To this day, Harley-Davidson’s philosophy more or less remains the same, which helps it to stand out amidst today’s Japanese-dominated motorcycle market. Each new bike has an element that reflects the styles of classic Harleys (with the exception of the VRSC models), demonstrating that the company’s past plays a prominent part in its future.
From 1977 up until the start of this year, all bikes produced have been heavyweights with engine displacements of 700cc or greater. However, this year the firm has decided to enter the middleweight market with its Street range of bikes.
Its decision to enter into a different market may be due to the brand attracting a new generation of riders; in an interview for Reuters back in 2012, a company executive noted that for the first time in ten years the average buyers of Harley-Davidson bikes were not white baby-boomers – the generation responsible for embracing the bikes as symbols of rebellion in the 60s and 70s.
Recent research from RL Polk revealed that since 2008, Harley-Davidson has led the market among riders aged between 18 and 34, African-Americans, Hispanics and women.
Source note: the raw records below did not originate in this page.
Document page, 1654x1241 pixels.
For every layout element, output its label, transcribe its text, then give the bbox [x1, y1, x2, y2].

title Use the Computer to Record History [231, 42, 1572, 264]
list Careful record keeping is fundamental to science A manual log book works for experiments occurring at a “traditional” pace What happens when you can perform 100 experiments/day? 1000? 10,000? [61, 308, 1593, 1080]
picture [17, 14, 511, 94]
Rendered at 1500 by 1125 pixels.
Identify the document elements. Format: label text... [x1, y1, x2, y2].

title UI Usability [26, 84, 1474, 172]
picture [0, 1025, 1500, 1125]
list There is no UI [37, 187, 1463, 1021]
The company itself stopped releasing buyer figures in 2009 after it claimed that the data did not adequately measure its outreach efforts.
Even if the target audience appears to be shifting, the latest figures from the company’s earnings report confirm that it’s making the right decisions. Last year, worldwide retail sales of new bikes grew by 5.7% in the fourth quarter and by 4.4% in the year compared with 2012.
It was also recently revealed that Harley-Davidson is trying its luck in the three-wheeled market by selling its Tri Glide “trikes” in Japan. This is the company’s first venture into this market, and it will be interesting to see the results.
Nevertheless, Harley-Davidson remains a renowned motorcycling brand that shows no signs of slowing down. The brand name is kept alive with regular releases, events, clubs, meetings and exhibitions. Harley-Davidson has the largest brand community of all manufacturers, made up of people who value and respect the company for what it does best: producing fine-quality custom, cruiser and touring motorcycles and selling them to Harley-lovers across the globe.